E Ink Shows Off The AM300 Developer Kit

[youtube=http://www.youtube.com/watch?v=3n2xxqMQyfY]
The AM300 developer’s kit, shown in this video, has some pretty cool new features. It has the ability to show much faster animations than before, as well as having 16 bit gray scale image rendering and pen input. The animations look pretty quick, they mention this being useful for diagrams and advertisements. We just can’t wait to have our newspaper look like its covered with annoying flash banners and animated gifs.

20 thoughts on “E Ink Shows Off The AM300 Developer Kit

  1. Hey, don’t mock it! My laptop (Intel 386 processor; the Toshiba t3100sx) has sixteen colours of bright orange on the plasma display. It’s like everything has a Halloween theme!

    In case that’s unclear, a Halloween themed laptop display is awesome. What was my point… ah yes. 4 bit grey scale rocks my socks!

  2. wow, just flipping wow. in my old age (24) im beginning to see fewer possibilities in products and technologies. this actually makes me want to vomit waiting for it to come out as a viable tool.

  3. Cue newspaper adblocker, viruses and DoS attacks.

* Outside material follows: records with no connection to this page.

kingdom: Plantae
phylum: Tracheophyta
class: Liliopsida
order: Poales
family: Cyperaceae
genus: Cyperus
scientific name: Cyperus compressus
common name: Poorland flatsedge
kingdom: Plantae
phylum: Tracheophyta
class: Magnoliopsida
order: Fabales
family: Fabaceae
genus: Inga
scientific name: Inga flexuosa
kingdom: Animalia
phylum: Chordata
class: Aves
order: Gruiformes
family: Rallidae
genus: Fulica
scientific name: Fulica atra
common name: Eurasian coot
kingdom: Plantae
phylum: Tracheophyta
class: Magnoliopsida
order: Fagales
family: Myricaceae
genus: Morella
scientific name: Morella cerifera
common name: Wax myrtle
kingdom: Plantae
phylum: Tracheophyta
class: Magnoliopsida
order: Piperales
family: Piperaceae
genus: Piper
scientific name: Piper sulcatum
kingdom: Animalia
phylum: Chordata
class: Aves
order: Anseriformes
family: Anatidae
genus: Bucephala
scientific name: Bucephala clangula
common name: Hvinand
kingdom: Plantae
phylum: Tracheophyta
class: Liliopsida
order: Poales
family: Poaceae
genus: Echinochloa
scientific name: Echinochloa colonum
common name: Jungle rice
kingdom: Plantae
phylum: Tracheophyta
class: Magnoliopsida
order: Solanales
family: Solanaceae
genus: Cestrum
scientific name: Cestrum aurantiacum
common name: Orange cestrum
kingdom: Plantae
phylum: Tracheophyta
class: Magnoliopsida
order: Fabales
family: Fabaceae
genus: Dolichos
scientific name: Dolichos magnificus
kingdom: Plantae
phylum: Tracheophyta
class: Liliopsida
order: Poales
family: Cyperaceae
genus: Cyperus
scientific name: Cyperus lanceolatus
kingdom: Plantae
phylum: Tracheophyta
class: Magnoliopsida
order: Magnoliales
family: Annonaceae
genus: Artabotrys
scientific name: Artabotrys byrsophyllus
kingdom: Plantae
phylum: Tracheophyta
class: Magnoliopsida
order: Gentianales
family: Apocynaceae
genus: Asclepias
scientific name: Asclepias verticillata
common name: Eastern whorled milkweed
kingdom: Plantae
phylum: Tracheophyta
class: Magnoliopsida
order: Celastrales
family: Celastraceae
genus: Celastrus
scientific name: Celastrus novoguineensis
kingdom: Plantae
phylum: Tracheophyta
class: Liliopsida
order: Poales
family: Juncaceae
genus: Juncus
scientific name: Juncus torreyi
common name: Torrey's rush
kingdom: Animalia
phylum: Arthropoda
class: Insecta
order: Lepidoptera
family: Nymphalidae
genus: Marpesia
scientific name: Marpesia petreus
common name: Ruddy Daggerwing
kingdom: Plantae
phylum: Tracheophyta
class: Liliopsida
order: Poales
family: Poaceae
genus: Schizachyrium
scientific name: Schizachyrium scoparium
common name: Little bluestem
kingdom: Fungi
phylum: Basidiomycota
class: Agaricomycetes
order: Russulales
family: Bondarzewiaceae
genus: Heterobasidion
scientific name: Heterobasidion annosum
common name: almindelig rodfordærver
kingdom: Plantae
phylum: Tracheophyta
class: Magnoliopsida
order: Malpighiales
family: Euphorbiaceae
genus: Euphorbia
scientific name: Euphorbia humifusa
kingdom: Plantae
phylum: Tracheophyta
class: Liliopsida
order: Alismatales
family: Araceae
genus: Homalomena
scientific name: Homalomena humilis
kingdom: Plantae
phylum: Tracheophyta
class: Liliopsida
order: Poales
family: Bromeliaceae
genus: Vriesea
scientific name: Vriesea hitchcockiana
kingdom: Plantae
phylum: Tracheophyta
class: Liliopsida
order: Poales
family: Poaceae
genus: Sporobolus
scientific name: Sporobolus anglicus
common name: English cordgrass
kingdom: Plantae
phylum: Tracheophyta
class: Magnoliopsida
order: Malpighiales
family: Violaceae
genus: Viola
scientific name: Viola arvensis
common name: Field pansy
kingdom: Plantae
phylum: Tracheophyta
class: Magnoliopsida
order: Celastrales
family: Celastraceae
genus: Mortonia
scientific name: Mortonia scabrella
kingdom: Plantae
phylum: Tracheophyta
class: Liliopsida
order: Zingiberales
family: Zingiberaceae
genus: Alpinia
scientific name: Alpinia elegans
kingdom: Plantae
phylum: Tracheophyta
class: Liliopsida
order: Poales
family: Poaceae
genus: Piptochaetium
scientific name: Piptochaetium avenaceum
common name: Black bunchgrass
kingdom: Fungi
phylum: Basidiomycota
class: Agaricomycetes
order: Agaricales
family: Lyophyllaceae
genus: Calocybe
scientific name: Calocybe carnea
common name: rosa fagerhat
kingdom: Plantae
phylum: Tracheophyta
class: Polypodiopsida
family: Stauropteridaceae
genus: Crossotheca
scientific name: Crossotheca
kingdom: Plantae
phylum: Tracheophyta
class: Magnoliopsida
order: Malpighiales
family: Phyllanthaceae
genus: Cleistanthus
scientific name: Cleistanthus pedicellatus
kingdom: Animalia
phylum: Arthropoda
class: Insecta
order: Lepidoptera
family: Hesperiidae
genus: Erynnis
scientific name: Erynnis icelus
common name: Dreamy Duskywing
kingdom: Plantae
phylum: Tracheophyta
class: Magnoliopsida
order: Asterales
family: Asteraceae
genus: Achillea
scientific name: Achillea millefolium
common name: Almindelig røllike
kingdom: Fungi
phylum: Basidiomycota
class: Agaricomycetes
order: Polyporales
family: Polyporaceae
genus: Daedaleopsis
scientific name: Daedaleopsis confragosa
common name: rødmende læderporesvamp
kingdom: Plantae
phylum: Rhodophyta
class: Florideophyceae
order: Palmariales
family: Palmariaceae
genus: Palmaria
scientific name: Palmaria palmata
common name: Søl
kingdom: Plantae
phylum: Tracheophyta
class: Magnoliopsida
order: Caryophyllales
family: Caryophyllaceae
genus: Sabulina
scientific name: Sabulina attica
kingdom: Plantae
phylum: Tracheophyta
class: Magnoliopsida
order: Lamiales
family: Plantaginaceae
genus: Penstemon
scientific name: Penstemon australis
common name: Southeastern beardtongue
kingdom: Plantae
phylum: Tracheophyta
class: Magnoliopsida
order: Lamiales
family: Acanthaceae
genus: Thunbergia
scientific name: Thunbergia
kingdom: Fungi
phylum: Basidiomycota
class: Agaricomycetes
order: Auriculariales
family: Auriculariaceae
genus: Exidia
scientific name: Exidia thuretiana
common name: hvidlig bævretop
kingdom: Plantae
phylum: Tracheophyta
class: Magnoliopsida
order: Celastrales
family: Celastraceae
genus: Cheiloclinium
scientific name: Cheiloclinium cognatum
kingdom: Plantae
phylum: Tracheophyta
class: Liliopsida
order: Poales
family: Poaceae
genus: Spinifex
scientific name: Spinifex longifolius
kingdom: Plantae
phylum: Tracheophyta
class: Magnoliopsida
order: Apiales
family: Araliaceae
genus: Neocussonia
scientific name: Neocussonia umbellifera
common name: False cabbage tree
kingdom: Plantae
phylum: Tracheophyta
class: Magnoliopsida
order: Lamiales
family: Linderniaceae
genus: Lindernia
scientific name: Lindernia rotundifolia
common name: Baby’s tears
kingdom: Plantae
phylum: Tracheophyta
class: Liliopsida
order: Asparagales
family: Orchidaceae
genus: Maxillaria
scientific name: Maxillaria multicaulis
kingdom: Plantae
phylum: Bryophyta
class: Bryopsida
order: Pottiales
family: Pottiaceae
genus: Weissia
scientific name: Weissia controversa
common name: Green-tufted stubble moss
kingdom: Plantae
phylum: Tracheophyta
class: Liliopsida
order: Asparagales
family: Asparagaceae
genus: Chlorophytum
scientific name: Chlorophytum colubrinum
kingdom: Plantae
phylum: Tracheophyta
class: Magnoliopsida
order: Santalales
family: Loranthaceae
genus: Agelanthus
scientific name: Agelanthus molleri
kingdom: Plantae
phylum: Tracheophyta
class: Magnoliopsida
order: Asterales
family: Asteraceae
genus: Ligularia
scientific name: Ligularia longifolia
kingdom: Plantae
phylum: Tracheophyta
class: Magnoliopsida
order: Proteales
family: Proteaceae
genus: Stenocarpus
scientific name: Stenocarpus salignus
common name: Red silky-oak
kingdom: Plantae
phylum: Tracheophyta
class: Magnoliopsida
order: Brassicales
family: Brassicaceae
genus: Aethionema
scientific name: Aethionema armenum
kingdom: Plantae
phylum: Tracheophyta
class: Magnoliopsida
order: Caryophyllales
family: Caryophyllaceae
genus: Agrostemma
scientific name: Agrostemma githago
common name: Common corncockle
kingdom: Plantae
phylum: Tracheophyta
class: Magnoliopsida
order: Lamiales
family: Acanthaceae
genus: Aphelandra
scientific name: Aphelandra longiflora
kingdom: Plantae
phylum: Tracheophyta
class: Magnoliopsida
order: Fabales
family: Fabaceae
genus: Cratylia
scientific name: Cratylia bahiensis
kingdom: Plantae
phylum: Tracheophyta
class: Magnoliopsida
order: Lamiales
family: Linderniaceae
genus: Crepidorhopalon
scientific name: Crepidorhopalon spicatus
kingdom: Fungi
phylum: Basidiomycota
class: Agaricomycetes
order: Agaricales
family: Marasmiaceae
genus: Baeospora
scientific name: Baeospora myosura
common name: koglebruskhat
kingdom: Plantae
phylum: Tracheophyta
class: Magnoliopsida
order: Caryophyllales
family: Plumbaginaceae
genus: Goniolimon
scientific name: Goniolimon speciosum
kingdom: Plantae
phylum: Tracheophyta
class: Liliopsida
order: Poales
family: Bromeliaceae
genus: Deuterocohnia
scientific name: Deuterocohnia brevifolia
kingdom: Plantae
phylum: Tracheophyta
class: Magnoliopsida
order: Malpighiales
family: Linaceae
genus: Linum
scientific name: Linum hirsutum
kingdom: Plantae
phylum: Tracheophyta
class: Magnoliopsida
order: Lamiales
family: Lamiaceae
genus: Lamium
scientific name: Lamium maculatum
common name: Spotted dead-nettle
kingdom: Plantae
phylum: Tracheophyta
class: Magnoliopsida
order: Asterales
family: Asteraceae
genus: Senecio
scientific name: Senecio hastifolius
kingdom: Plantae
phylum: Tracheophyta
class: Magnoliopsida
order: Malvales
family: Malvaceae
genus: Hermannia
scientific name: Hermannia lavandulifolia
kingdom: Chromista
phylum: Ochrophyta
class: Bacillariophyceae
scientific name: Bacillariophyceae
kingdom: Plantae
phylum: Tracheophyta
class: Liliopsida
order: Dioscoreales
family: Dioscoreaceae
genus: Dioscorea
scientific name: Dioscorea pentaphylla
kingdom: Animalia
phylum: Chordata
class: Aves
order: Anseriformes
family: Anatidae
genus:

    Didn’t irex iliad include the pen input for a while now? I guess the controller is better nowadays… but the contrast ratio & relatively low resolution still kinda suck.
    I wouldn’t invest any money into this tech just yet :P

  4. I just realised, since e-paper only uses power while changing state it means an animation will drain the batteries like mad since it changes at x times a second, that’s nice, the ads ruin the product’s abilities.

  5. yeah, i want one real bad! this and an emotiv epoch headset! unfortunately, being a high school student, i don’t exactly have money to burn. but i still want to know if it is possible to get one of these with any ease!

  6. I have a feeling that once epaper readers become fairly common, bookwarez is going to become a much more high-profile version of piracy. Some day, it will be commonplace for students to pirate their textbooks rather than spend $500-1000 a semester buying them, and Europeans will save a few forests worth of paper by not having to photocopy their material. Epaper is going to have the same effect on the publishing industry that the music industry has seen with mp3s and iPods, and they are going to hunt for people to sue to cover their losses.